Focusing mostly on the legal contests over Puerto Ricans’ place in the American polity, the book details how Puerto Ricans’ ambiguous status as colonial subjects affected their integration into the U.S. labor market. McGreevy outlines how race, poverty, and conceptions of the “white man’s burden” combined to create a vision of the island that was simultaneously pitiful and threatening, and which dictated where on the population hierarchy these colonial subjects/workers should fall. I found particularly captivating McGreevey’s discussion of the interactions between the Puerto Rican labor leader Santiago Iglesias and his American counterpart Samuel Gompers (the focus of Chapter 3). As the author contends, U.S. labor leaders’ approach to the island’s labor problems mirrored the political battles happening in the legal realm, which “combine[d] support with exclusion” to simultaneously grant Puerto Ricans privileges over other immigrant groups while still marking them as foreign, and thus unequal to dominant white society (91).

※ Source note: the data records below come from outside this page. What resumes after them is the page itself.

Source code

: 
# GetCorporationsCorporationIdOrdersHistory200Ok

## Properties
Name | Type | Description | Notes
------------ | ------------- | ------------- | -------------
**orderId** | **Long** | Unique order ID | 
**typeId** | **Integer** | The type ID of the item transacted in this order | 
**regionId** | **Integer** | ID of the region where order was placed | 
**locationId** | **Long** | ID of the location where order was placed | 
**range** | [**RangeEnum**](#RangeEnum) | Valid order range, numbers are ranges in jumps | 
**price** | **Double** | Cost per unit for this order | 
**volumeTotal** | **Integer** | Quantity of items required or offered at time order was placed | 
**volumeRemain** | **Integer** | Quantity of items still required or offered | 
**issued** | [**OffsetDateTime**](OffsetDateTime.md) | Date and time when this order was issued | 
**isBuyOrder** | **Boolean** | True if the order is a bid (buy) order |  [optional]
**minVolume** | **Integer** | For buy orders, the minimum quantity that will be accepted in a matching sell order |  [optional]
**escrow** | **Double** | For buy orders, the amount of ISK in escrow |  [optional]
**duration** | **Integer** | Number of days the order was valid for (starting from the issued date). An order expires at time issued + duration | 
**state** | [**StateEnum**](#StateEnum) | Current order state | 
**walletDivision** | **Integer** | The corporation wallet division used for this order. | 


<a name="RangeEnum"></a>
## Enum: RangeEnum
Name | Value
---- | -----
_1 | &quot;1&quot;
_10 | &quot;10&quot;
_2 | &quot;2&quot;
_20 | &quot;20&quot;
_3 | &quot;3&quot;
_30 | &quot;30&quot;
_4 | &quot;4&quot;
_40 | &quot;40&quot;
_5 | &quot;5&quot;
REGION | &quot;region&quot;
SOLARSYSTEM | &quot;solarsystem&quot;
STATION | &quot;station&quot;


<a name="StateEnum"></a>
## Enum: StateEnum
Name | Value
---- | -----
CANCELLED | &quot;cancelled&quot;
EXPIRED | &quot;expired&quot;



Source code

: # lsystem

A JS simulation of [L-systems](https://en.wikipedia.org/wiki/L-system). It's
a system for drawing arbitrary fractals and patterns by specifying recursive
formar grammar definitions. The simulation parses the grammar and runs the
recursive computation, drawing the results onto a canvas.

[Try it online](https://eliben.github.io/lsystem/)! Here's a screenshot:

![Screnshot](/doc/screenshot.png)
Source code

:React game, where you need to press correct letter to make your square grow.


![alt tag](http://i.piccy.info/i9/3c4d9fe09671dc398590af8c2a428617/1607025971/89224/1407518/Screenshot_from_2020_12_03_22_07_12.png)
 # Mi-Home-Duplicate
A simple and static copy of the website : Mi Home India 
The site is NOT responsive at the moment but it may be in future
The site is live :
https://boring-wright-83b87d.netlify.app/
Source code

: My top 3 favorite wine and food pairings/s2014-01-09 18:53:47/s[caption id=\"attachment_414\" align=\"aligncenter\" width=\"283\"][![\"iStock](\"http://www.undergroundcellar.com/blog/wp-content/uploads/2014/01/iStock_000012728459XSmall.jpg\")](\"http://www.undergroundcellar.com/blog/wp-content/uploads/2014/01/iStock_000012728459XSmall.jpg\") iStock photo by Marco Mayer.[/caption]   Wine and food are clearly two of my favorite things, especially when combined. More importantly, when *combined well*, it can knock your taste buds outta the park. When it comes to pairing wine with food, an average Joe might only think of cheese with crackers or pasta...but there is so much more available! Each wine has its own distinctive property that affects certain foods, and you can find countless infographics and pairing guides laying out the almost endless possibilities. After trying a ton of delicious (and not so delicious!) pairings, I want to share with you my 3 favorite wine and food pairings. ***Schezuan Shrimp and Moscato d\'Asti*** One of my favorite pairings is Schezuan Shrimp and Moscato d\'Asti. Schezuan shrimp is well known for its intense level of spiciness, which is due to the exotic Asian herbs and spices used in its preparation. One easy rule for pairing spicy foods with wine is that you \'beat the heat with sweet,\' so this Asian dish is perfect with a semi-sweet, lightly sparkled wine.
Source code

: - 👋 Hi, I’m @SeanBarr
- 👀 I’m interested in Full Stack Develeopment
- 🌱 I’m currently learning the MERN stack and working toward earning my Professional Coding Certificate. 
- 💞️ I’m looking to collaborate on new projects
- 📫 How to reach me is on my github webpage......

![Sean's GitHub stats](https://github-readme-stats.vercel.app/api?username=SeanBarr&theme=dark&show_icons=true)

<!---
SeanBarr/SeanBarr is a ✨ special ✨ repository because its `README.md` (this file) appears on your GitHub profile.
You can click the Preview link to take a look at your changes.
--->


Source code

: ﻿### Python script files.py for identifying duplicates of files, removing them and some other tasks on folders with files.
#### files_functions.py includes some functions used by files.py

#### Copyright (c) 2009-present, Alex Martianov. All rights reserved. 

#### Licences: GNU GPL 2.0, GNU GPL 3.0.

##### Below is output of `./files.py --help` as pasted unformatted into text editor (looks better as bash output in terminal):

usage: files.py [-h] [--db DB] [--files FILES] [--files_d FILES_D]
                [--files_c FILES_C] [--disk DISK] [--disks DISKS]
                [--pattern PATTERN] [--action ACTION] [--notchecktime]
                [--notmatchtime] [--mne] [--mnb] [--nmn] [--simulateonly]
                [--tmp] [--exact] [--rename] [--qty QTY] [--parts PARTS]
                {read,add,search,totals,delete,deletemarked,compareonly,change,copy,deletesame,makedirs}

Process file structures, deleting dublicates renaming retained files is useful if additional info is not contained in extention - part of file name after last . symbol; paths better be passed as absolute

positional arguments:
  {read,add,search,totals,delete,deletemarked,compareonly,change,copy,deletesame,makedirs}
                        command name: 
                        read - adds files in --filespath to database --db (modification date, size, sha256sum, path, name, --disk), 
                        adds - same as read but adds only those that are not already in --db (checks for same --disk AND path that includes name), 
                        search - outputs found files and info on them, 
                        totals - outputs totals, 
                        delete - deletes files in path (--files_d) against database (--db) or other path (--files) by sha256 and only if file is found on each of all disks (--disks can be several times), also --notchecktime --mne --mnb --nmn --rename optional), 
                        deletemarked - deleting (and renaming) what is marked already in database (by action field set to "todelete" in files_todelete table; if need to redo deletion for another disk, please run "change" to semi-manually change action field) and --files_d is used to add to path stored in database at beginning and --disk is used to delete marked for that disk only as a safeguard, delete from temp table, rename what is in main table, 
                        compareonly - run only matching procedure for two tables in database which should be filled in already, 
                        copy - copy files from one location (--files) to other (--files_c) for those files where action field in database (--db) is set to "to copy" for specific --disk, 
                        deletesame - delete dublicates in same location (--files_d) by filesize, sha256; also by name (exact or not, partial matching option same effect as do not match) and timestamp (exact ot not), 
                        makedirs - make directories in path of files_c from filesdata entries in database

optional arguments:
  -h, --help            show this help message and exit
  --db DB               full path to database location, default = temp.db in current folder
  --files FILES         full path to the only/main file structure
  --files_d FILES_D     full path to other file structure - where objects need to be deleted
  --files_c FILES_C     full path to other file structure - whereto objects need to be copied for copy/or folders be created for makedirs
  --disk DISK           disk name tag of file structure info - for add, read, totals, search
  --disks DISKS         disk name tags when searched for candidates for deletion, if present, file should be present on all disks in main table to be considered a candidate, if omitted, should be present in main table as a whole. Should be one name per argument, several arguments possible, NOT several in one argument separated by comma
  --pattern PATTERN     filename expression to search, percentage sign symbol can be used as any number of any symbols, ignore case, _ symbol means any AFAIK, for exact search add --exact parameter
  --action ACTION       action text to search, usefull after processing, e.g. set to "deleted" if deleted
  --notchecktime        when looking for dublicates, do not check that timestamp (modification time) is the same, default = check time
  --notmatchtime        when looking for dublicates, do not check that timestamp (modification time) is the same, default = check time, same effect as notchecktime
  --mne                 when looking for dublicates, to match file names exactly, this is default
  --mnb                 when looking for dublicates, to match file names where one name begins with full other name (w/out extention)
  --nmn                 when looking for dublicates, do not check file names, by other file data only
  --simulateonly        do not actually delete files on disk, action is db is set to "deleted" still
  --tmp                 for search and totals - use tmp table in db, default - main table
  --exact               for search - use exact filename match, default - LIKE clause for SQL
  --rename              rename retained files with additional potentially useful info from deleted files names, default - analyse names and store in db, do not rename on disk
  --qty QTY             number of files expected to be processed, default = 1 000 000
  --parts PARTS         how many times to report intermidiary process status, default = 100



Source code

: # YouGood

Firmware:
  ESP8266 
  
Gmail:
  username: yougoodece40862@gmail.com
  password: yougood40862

Another one of McGreevey’s great contributions is his analysis of the limits of the classification of individual as “legal/citizens” or “illegal/noncitizens.” As he very cogently states, the way in which the U.S. legal system defined and treated Puerto Ricans “challenges the notion that the categories of citizen and noncitizen immigrant have always been legally distinct and historically opposite” (176). Through its coverage of the negotiation that went into the eventual concession of American citizenship to Puerto Ricans, the book shows that these colonial subjects never quite fit neatly into either one of the categories, holding instead an ambiguous position between native and foreign.
Overall, Borderline Citizens attempts to explain how the relationship between legal categories and migration/immigration play out in a colonial setting. The book shows that definitions never purely follow a “top-down” approach but rather reflect the constant negotiations among different stratified groups. As such, McGreevey shows that Puerto Ricans are not simple recipients of a legal categorization, but that instead they had a say in creating that unique definition of their place in U.S. society.
About the Reviewer
Naida García-Crespo is an independent researcher with a PhD in English from the University of Illinois in Urbana Champaign. Her work has appeared in Film History, Early Popular Visual Culture, and CENTRO Journal, among other journals. She is the author of Early Puerto Rican Cinema and Nation Building (1897-1940): National Sentiments, Transnational Realities (Bucknell University Press, 2019).